**Consigne 1**
Restituez telles quelles les rangées fournies, depuis leur première ligne jusqu'à la ligne qui contient « 1§ Notas de Sociologia Espiritual », celle-ci comprise.

**Texte du document**
Pour compléter, il faut cesser de penser que la solution passe uniquement par un plus grand nombre de professeurs. Ce qu'il faut avant tout, ce sont moins d'élèves par classe et une orientation plus adaptée. Aujourd'hui, les classes sont surchargées d'élèves qui n'ont ni le niveau, ni l'envie d'être là, et qui, pour beaucoup, souffrent de se voir enfermés dans un système qui ne leur correspond pas. Cette souffrance silencieuse produit de l'agitation, du décrochage, voire de la violence. Elle empêche les apprentissages, démotive les enseignants et détériore le climat scolaire.
Nous devons revaloriser les filières en tension, les formations courtes et qualifiantes, les parcours concrets et utiles, qui offrent une insertion professionnelle rapide et valorisante
Il devient indispensable d'instaurer une politique ambitieuse de soutien à l'enseignement technologique et professionnel, aujourd'hui marginalisé, alors qu'il permet à de nombreux jeunes de réussir là où la voie générale les condamne à l'échec. Il faut multiplier les passerelles, proposer des orientations cohérentes et choisies, cesser d'envoyer les élèves par défaut dans des filières inadaptées. C'est ainsi que l'on fera respirer les classes, mais aussi les enseignants, épuisés par l'hétérogénéité extrême des profils et des motivations.

**Support de la tâche**
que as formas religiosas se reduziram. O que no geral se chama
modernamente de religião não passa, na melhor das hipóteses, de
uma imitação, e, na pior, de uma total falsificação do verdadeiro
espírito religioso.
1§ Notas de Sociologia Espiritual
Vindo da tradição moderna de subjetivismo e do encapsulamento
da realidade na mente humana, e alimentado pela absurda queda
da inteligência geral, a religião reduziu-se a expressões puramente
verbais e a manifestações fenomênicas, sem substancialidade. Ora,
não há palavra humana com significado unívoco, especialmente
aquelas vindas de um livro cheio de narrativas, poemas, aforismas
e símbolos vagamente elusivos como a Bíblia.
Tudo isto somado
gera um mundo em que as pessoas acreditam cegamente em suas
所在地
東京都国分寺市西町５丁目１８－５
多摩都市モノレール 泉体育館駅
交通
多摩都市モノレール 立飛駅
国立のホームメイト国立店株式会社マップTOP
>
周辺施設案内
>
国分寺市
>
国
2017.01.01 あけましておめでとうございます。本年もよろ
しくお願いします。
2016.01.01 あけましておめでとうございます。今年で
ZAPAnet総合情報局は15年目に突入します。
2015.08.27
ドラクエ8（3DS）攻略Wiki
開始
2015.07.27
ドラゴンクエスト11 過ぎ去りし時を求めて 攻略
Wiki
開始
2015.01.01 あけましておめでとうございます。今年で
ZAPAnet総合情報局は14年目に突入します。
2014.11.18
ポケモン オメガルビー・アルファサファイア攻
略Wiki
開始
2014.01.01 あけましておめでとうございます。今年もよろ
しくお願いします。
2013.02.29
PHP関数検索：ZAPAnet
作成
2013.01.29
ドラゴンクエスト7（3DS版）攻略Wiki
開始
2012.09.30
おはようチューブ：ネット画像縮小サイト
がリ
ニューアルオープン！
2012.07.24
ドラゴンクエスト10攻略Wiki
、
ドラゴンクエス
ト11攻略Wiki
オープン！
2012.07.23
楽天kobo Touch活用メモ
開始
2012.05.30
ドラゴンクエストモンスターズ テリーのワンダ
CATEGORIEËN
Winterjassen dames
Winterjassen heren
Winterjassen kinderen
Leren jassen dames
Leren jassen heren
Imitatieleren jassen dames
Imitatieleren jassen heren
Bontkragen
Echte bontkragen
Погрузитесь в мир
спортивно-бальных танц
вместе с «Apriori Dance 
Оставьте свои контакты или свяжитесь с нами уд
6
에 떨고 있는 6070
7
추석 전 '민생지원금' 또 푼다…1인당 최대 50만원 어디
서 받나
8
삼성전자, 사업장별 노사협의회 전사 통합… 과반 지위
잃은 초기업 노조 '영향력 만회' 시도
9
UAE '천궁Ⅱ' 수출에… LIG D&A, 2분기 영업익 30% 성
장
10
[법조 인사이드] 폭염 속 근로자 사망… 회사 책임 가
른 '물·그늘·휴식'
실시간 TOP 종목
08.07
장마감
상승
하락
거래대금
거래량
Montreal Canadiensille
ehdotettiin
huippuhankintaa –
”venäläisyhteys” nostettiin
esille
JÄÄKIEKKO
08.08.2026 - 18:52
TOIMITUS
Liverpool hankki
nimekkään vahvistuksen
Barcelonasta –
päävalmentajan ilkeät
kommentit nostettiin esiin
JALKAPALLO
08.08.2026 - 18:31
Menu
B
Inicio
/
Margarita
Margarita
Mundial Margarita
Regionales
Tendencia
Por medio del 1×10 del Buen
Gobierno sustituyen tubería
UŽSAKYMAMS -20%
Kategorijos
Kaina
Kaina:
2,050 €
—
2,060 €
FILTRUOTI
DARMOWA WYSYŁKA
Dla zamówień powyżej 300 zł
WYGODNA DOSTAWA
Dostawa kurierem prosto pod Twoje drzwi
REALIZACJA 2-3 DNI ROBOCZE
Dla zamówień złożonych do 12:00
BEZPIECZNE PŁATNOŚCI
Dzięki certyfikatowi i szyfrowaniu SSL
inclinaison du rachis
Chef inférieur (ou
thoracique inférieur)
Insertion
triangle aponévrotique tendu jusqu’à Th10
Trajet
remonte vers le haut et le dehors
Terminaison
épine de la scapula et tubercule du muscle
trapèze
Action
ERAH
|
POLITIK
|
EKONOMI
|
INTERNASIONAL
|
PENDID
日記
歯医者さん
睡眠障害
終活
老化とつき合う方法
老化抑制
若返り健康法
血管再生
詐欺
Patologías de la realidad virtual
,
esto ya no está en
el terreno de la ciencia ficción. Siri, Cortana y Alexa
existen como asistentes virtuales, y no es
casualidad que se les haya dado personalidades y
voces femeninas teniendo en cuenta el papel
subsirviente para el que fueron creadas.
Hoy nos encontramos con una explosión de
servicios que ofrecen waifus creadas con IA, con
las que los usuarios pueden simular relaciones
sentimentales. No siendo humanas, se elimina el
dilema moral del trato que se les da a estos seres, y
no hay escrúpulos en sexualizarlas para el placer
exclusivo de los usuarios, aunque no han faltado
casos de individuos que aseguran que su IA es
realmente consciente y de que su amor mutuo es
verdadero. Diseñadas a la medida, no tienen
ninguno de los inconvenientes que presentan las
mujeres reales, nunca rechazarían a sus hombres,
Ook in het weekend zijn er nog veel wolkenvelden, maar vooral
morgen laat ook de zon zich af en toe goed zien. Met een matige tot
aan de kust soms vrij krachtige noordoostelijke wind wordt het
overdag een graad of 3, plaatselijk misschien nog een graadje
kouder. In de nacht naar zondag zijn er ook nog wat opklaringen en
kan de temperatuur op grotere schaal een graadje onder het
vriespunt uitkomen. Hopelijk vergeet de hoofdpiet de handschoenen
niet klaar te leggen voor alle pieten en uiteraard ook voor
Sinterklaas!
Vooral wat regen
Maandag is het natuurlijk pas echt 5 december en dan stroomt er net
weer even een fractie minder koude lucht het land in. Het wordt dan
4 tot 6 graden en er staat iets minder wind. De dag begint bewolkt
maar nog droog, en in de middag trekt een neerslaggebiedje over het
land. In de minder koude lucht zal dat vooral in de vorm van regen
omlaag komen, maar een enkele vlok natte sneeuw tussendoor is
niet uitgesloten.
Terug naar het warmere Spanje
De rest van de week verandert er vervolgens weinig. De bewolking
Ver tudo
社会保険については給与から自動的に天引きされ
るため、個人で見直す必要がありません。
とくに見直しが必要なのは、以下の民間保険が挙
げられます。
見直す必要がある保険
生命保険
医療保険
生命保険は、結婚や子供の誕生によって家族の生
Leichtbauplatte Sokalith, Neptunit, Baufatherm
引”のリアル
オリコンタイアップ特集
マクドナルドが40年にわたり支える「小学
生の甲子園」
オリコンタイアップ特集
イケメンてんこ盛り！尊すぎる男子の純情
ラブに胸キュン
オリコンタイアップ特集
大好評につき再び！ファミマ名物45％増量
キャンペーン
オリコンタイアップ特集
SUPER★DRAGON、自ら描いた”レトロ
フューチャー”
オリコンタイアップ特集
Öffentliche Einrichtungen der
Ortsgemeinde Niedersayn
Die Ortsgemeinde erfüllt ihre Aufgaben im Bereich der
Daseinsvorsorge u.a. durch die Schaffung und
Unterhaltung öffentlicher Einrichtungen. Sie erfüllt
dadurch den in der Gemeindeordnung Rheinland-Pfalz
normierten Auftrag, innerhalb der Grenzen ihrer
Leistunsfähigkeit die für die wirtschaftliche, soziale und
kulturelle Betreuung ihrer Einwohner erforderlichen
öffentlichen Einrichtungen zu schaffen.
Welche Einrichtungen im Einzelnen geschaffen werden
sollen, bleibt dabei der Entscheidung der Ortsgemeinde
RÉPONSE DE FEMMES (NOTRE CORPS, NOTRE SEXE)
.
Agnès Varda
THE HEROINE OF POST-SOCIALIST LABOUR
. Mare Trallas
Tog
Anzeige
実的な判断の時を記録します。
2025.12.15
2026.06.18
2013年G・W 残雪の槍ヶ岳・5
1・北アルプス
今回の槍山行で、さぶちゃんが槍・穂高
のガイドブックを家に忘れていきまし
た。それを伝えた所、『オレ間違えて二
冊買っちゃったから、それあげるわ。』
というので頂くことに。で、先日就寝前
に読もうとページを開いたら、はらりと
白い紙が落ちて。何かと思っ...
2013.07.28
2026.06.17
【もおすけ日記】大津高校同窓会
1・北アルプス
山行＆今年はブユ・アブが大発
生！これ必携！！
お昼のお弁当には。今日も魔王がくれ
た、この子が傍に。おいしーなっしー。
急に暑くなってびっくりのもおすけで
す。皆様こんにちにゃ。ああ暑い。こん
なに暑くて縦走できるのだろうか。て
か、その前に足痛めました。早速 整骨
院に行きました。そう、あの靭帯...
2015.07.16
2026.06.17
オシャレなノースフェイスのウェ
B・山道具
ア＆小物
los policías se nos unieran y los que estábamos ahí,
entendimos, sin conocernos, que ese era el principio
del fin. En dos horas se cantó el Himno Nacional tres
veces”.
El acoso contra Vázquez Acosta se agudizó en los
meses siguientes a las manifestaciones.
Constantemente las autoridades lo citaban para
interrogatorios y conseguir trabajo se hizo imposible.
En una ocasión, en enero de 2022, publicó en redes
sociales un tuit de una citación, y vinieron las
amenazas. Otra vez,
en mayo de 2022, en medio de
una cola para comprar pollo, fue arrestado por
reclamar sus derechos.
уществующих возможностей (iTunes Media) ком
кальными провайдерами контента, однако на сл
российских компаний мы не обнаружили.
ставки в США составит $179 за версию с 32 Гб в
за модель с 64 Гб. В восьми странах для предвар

**Consigne 2**
Répondez brièvement aux questions suivantes à partir du texte sur l'orientation scolaire.
(a) Selon ce texte, que faut-il avant tout, plutôt qu'un plus grand nombre de professeurs ?
(b) Quel enseignement y est décrit comme aujourd'hui marginalisé ?
(c) Par quoi les enseignants sont-ils épuisés ?

**Résultat de la tâche 1**
que as formas religiosas se reduziram. O que no geral se chama
modernamente de religião não passa, na melhor das hipóteses, de
uma imitação, e, na pior, de uma total falsificação do verdadeiro
espírito religioso.
1§ Notas de Sociologia Espiritual

**Résultat de la tâche 2**
(a) Moins d'élèves par classe et une orientation plus adaptée.
(b) L'enseignement technologique et professionnel.
(c) Par l'hétérogénéité extrême des profils et des motivations.